The event hosted an eminent panel that included the gorgeous actor and author Sonali Bendre; Ruchita Shah, founder of FMC community; renowned pediatrician Dr Samir Dalwai and child psychologist Dr Rupal Patel. It was an interactive session that brought to light the constant pressures women face of having to know it all when it comes to their child’s health and well-being llbeing and how that constantly adds to their stress.
Both Sonali and Ruchita shared their personal experiences to convey that motherhood is not always the rosy and ideal picture that the world paints it to be and a mom isn’t a genius who knows from day one, as to what is happening or can happen to her child. Through their personal anecdotes and stories they shared the constant struggle the moms go through to raise a happy, healthy and socially responsible child.
The discussion also stressed on a very pertinent point – that while most mothers try to combat the bigger issues pertaining to their child’s health, they often miss out on basic signs and the threat a small creature like a mosquito can cause to a child in the form of dengue. Dr. Dalwai shed light on the often-missed symptoms of dengue and shared few tips that mothers can follow to stay more vigilant and guarded from dengue. Talking in detail about the disease, he also bust some myths people have around platelet counts, fluctuating fever and children’s activity levels.

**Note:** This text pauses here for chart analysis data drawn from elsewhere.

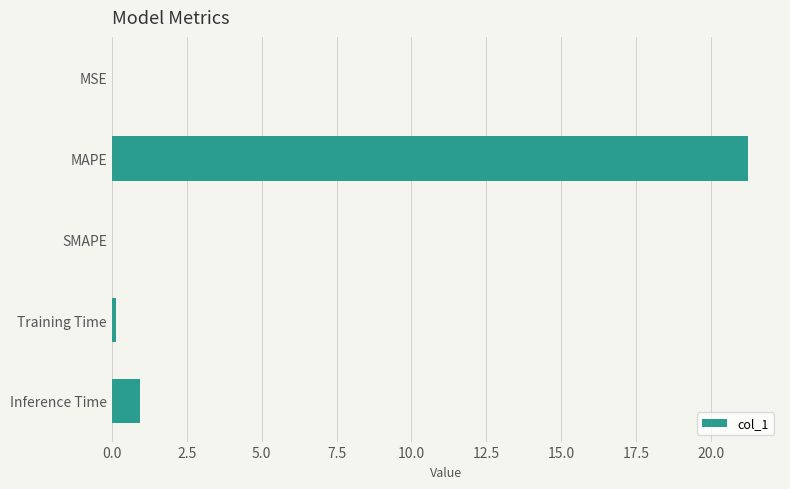

Where is the data nearest to the value 10?

Inference Time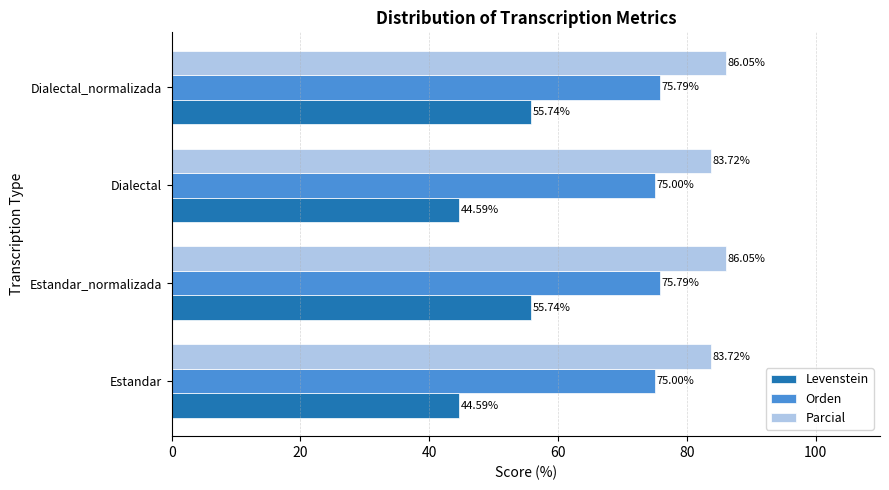

How many data points does each series have?

4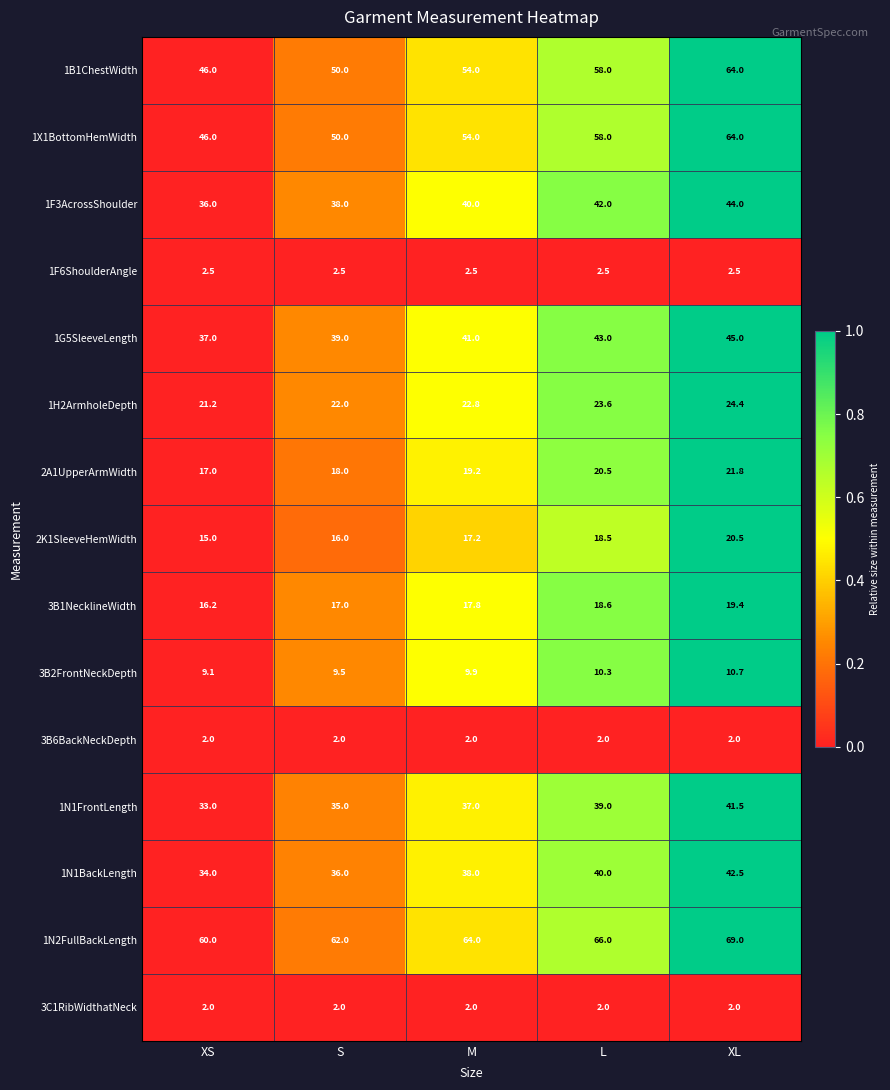

Count the number of categories in the chart.

5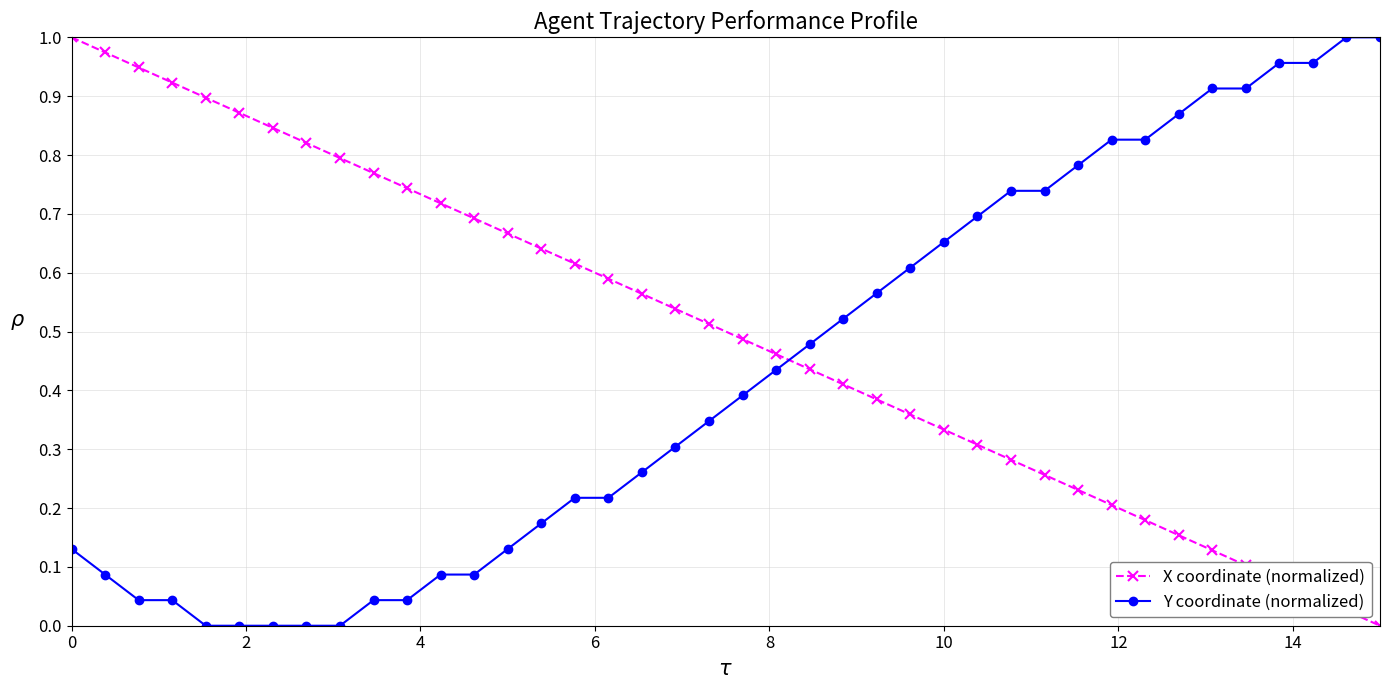

True or false: X coordinate (normalized) has more than 1 interior local peaks.

False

The main highlight of the event was the heartwarming brand film video which resonated with all moms present in the audience. It tells the story of Kirti with which we could relate well as we all have been there at some point in time. Her story reassures many mothers that they are not alone in their journey and also inspires them to let go off their inhibitions and share more so that we can learn from each other and grow as a parent.
The event ended on quite a positive note where all the moms present in the room took a pledge by tying a knot to their attires to always share their #MujheSabNahiPata stories and help each other with their experiences. Frankly, by the end of the entire discussion I felt enlightened and empowered. Hearing the stories of so many moms, I realised I was too harsh on myself during the entire episode of my son’s febrile seizure. Instead of grieving in guilt, it’s important for all moms to come out in open, accept, discuss and share #MujheSabNahiPata without feeling guilty.
I would like to call out all the mothers to tie a knot in their attires to share their experiences in the comments section. After all parenting is a collective effort and there is so much to learn from each other’s experiences.
Disclaimer: This post is a part of #MujheSabNahiPata Campaign in collaboration with All Out India. The views and opinions expressed in the post are of the author alone.